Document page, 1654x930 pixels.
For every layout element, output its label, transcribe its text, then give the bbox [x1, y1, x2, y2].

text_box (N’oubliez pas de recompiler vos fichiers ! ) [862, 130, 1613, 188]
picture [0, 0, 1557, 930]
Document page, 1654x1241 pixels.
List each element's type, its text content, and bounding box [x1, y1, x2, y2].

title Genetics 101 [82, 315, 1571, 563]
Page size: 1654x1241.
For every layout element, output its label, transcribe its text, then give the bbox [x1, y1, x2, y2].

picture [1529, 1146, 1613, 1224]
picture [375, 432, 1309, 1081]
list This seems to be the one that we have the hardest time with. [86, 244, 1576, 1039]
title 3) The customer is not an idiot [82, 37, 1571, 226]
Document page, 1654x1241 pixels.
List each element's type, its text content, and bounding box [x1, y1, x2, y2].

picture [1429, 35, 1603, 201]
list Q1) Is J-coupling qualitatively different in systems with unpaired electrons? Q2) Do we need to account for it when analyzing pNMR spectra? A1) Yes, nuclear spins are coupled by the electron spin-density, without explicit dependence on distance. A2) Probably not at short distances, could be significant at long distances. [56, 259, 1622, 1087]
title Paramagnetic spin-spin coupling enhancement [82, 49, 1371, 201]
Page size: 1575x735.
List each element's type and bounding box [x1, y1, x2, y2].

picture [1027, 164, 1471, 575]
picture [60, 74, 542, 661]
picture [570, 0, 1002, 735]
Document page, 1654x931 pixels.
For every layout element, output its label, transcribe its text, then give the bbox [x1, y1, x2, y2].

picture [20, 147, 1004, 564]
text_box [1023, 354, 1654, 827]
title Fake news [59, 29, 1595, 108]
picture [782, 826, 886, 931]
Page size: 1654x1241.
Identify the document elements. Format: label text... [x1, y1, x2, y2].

◇ ◇ ◇ ◇ ◇ ◇ ◇

Render the listing above as a Markdown table with the columns Row and Line, numbering each non-blank line in order and leaving out the blank ones.

- [ANSWER FOR THE TASK]:
| Row | Line |
|---|---|
| 1 | Document page, 1654x930 pixels. |
| 2 | For every layout element, output its label, transcribe its text, then give the bbox [x1, y1, x2, y2]. |
| 3 | text_box (N’oubliez pas de recompiler vos fichiers ! ) [862, 130, 1613, 188] |
| 4 | picture [0, 0, 1557, 930] |
| 5 | Document page, 1654x1241 pixels. |
| 6 | List each element's type, its text content, and bounding box [x1, y1, x2, y2]. |
| 7 | title Genetics 101 [82, 315, 1571, 563] |
| 8 | Page size: 1654x1241. |
| 9 | For every layout element, output its label, transcribe its text, then give the bbox [x1, y1, x2, y2]. |
| 10 | picture [1529, 1146, 1613, 1224] |
| 11 | picture [375, 432, 1309, 1081] |
| 12 | list This seems to be the one that we have the hardest time with. [86, 244, 1576, 1039] |
| 13 | title 3) The customer is not an idiot [82, 37, 1571, 226] |
| 14 | Document page, 1654x1241 pixels. |
| 15 | List each element's type, its text content, and bounding box [x1, y1, x2, y2]. |
| 16 | picture [1429, 35, 1603, 201] |
| 17 | list Q1) Is J-coupling qualitatively different in systems with unpaired electrons? Q2) Do we need to account for it when analyzing pNMR spectra? A1) Yes, nuclear spins are coupled by the electron spin-density, without explicit dependence on distance. A2) Probably not at short distances, could be significant at long distances. [56, 259, 1622, 1087] |
| 18 | title Paramagnetic spin-spin coupling enhancement [82, 49, 1371, 201] |
| 19 | Page size: 1575x735. |
| 20 | List each element's type and bounding box [x1, y1, x2, y2]. |
| 21 | picture [1027, 164, 1471, 575] |
| 22 | picture [60, 74, 542, 661] |
| 23 | picture [570, 0, 1002, 735] |
| 24 | Document page, 1654x931 pixels. |
| 25 | For every layout element, output its label, transcribe its text, then give the bbox [x1, y1, x2, y2]. |
| 26 | picture [20, 147, 1004, 564] |
| 27 | text_box [1023, 354, 1654, 827] |
| 28 | title Fake news [59, 29, 1595, 108] |
| 29 | picture [782, 826, 886, 931] |
| 30 | Page size: 1654x1241. |
| 31 | Identify the document elements. Format: label text... [x1, y1, x2, y2]. |